___ Dataset

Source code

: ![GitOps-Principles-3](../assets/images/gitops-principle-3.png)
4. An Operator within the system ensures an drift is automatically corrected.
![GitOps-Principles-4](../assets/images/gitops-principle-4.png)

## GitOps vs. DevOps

______

Required action:
Reproduce every one of the records above line for line, preserving each character without alteration.

Result for this exercise:
Source code

: ![GitOps-Principles-3](../assets/images/gitops-principle-3.png)
4. An Operator within the system ensures an drift is automatically corrected.
![GitOps-Principles-4](../assets/images/gitops-principle-4.png)

## GitOps vs. DevOps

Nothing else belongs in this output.